It's weird, though. On the one hand you've got yuppie parents stuffing their 3-year-olds full of knowledge and not giving them a chance to be a child, and what's more, to acquire skills naturally, and on the other hand you've got parents who don't do enough enrichment activities with their kids. My mom teaches Grade 1 in a school that's classified as inner city for funding purposes (it's actually in a blue-collar suburb, but it has all the poverty and social problems associated in the popular mindset with the inner city). So yeah, she gets 6-year-olds starting Grade 1 and not having basic skills, while simultaneously yuppies in the highly gentrified former inner city are drowning their kids in demands for skills and achievement.

* * * *

Exercise requirements:
Please extend the parenting passage, picking up right after its final sentence. The rows have no connection to the parenting passage.

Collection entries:
* * * *

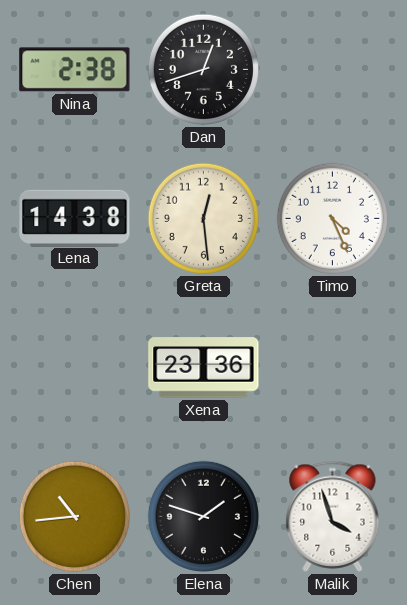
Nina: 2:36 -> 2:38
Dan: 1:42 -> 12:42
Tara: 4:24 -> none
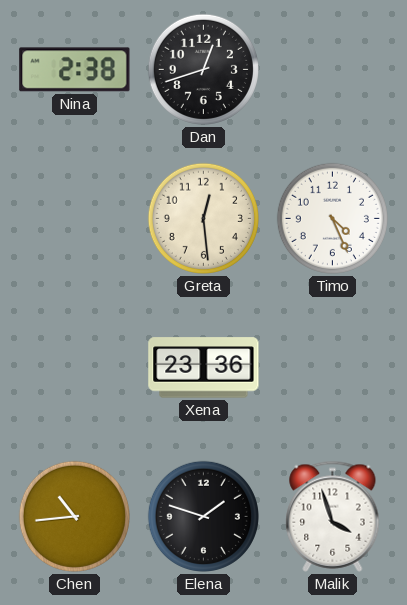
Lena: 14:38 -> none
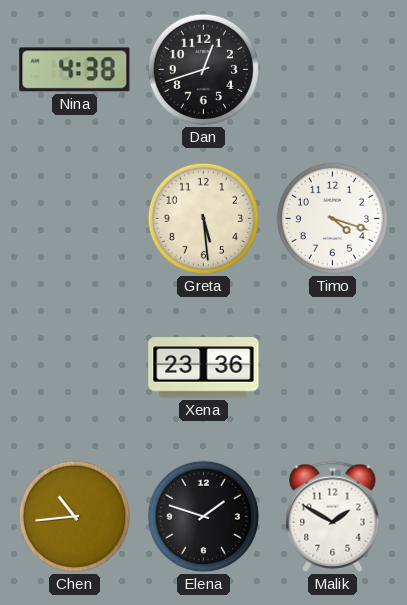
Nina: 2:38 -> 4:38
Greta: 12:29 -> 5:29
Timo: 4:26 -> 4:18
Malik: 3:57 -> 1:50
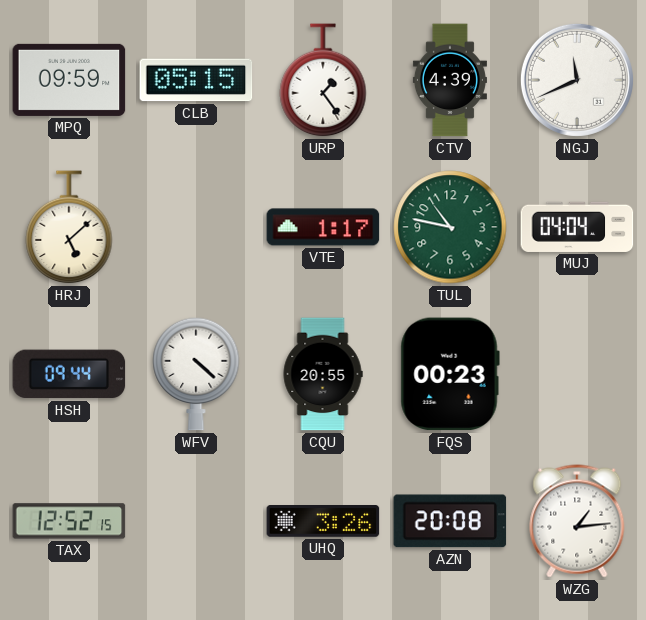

* * * *

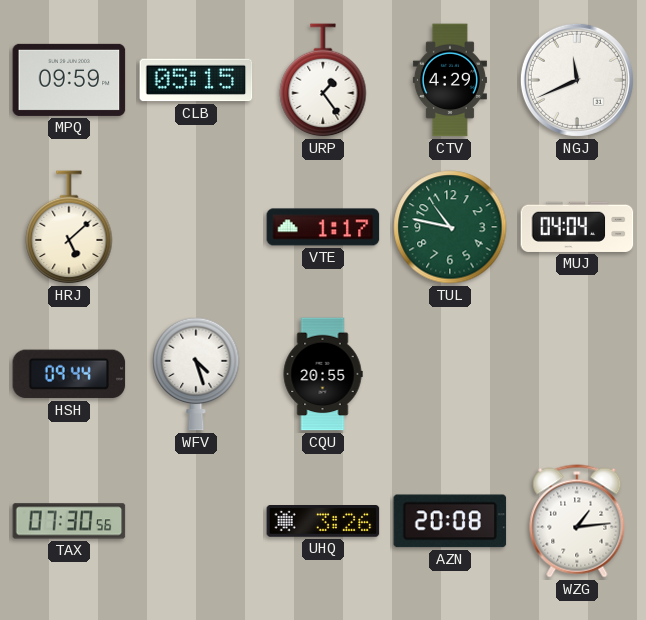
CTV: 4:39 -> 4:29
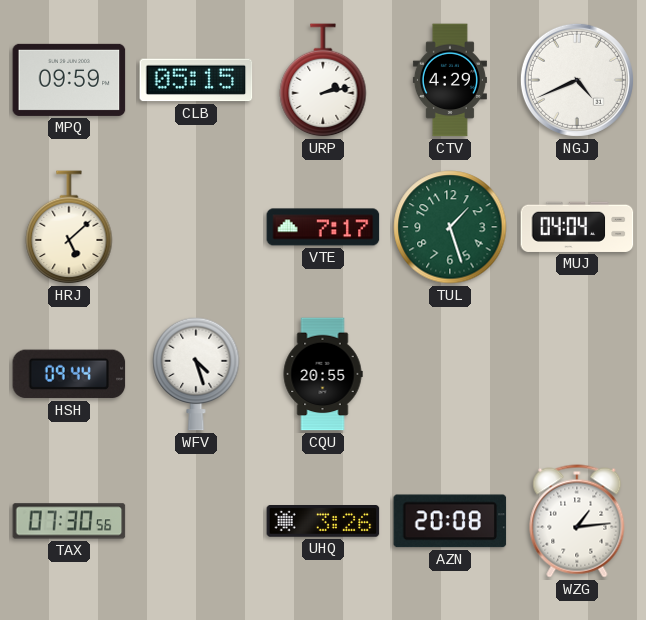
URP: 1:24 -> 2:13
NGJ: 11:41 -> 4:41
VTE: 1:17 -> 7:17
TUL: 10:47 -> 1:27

* * * *

Reply:
She has to really nag to get some of the parents to practice reading with their kids in the evenings, because they see the kid learning to read (a fairly essential skill one is supposed to acquire in Grade 1) as being exclusively the teacher's problem. Mind you, that's often just a question of personality. I mean, there are some dirt-poor immigrants who only have a Grade 4 education in their own language, let alone English, but when she says practice reading with your kids, take them to the library during vacation time, etc, they're happy to do it. It's just a question of communicating (some teachers don't bother trying to get parents with poor English focused on their kids' education, unfortunately). Just because someone comes from a disadvantaged background doesn't mean they're stupid or that they aren't willing and able to give their kids the tools to succeed.
And then you get another set of parents, possibly from an identical background, but they really don't give a shit. The key variable is parental attitude rather than parental socio-economic background. And their kids might have arrived in Grade 1 better prepared if they'd been in a Head Start-type program of some kind. And then we get the Head-Start-on-Steroids parents who bombard their kid with Baby Einstein from birth, leading to stressed-out preschoolers.* There doesn't seem to be a happy medium between the two extremes.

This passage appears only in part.